Ella no me mira. Espera a un joven en vaqueros y jersey negro con un periódico bajo el brazo.
Mira el reloj del café.
No puedo evitar mirarla fijamente, cosa que la irrita, me parece, porque llama al camarero y paga su café.
En ese momento se abre la puerta o, más bien, empujan los dos batientes de la puerta como en un western, y un joven, más joven que yo, entra y se detiene delante de la mesa de Florence-Garance. Va en vaqueros y jersey negro, casi me sorprende que no lleve un revólver y espuelas. También lleva una melena negra hasta los hombros y una buena barba del mismo color. Pasea la mirada por la concurrencia, yo incluido, y oigo con claridad lo que dicen.
Ella dice:
–¡Marcel!
Él responde:
–¿Por qué no me llamaste?
–Pues mira, había un número que no debí de entender bien.
–¿Esperas a alguien?
–No, a nadie.
Sin embargo, yo existo, estoy allí, ella me esperaba, pero por suerte soy el único que lo sabe, y no hay peligro de que se lo cuente.

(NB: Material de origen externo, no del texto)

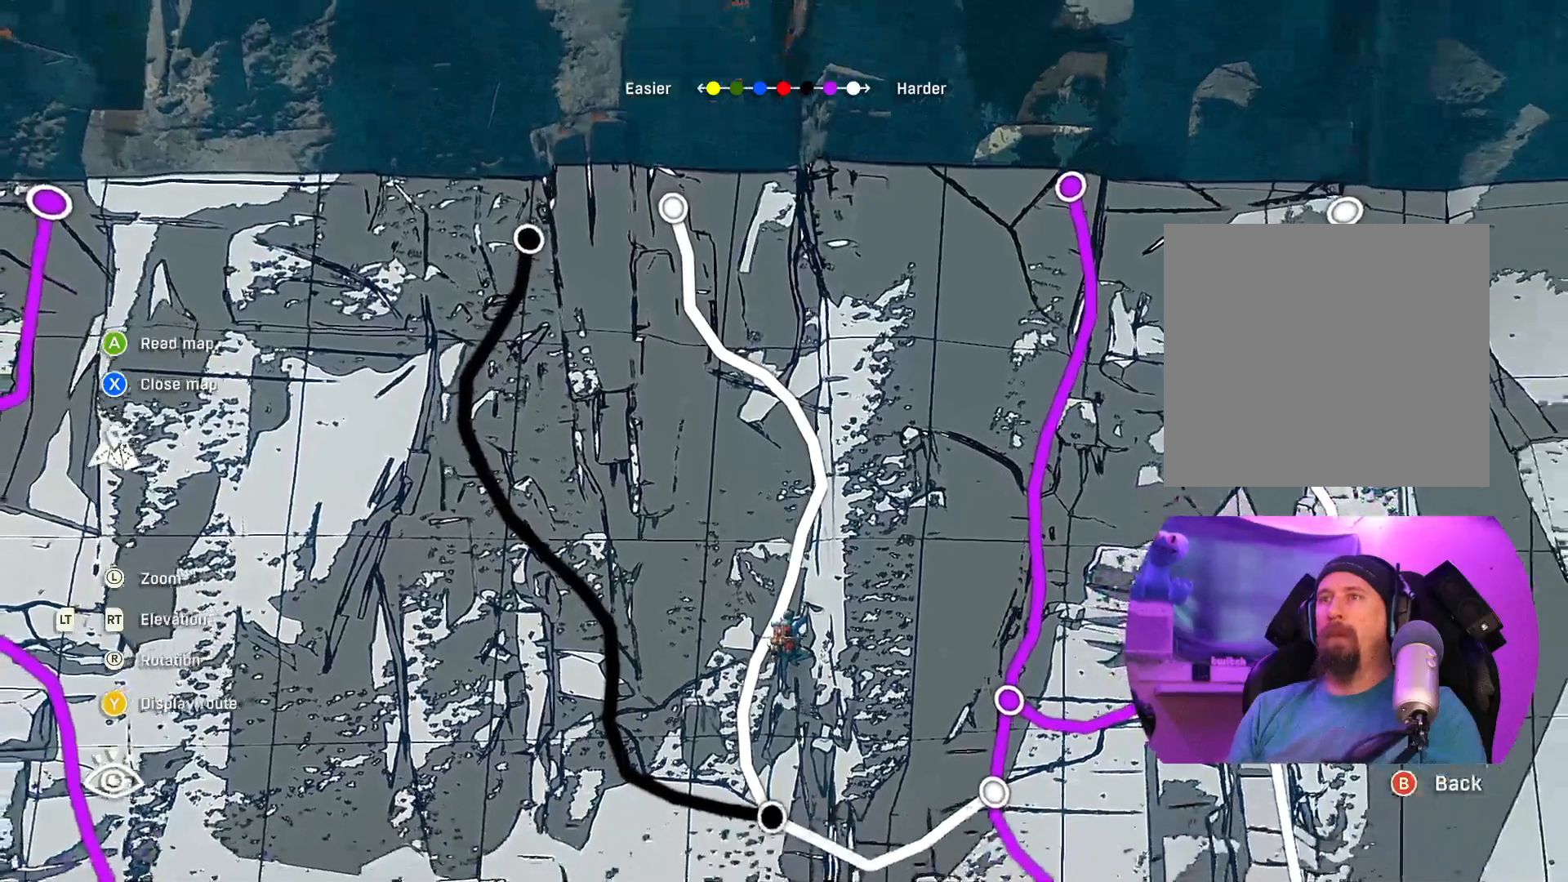
{"buttons": [], "left_stick": "center", "right_stick": "center", "events": [[50, "L2", "down"], [250, "L2", "up"]]}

Sobre todo porque Marcel dice:
–Entonces, ¿nos vamos?
–Sí.
Ella se levanta, y se van.
De Da igual. Traducción de Rubén Martín Giráldez. Ediciones Alpha Decay, 2021.

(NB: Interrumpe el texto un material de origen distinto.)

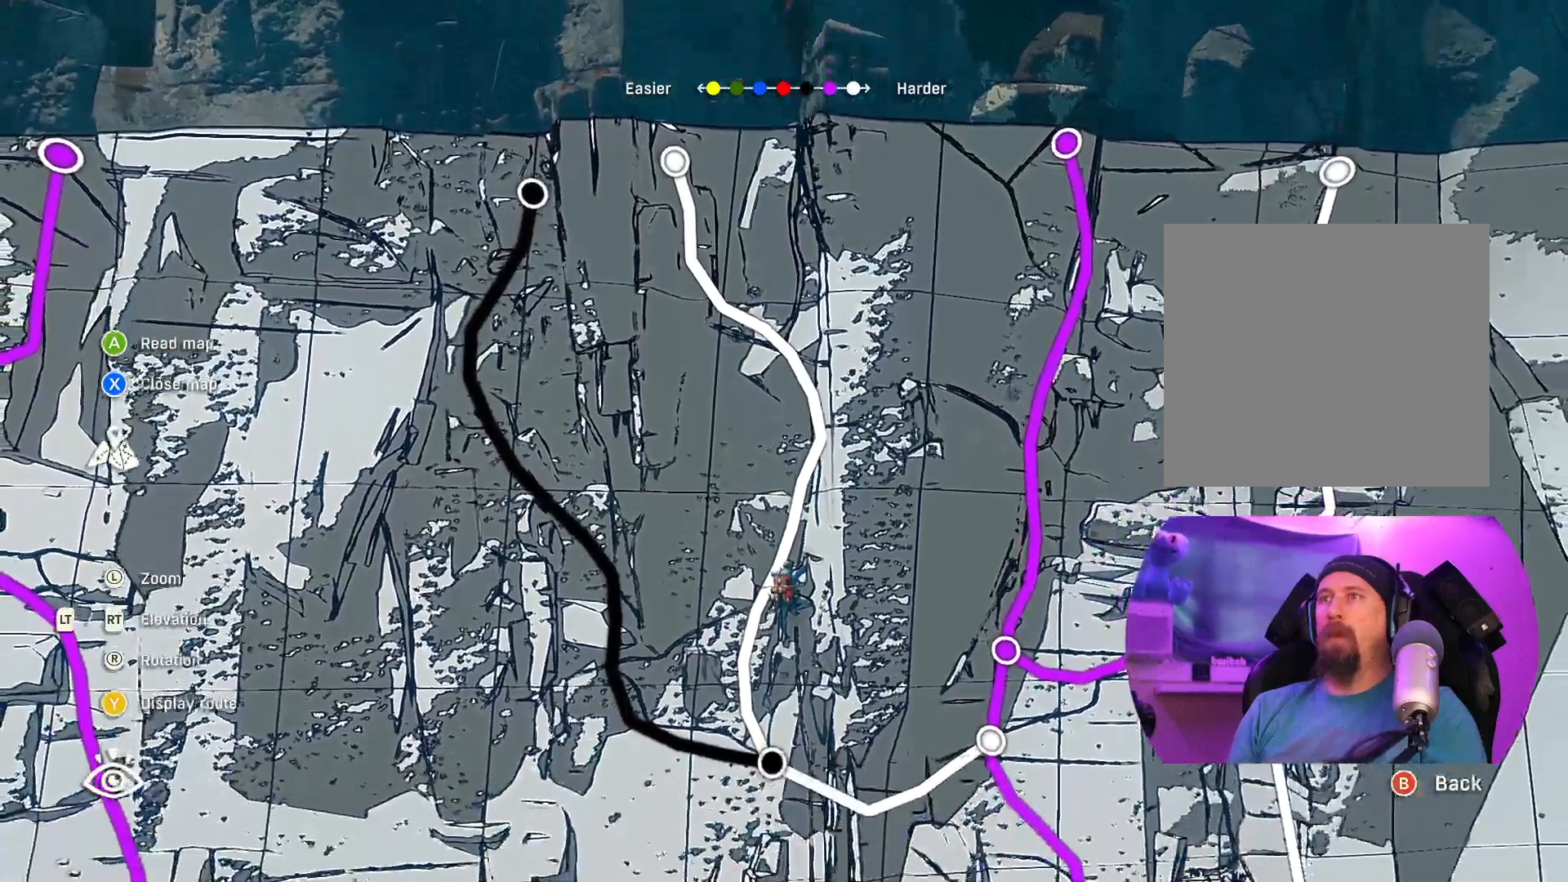
{"buttons": [], "left_stick": "left", "right_stick": "center", "events": [[250, "left_stick", "left"]]}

Agota Kristof nació en 1935 en Csikvánd, Hungría. Huyó de su país en 1956 cuando los tanques soviéticos irrumpieron en Budapest para aplastar la revolución y se instaló en Suiza, donde desarrolló una extensa carrera literaria en francés que abarca la poesía, el teatro y la narrativa. En 1986 publicó su primera novela, El gran cuaderno, primera parte de la trilogía Claus y Lucas que la dio a conocer (en 2019, Libros del Asteroide la editó en un solo volumen en castellano). En 2004 publicó La analfabeta, un relato autobiográfico sobre la experiencia de escribir en un idioma ajeno, que Alpha Decay recuperó en 2015. Falleció en Suiza, en el 2011.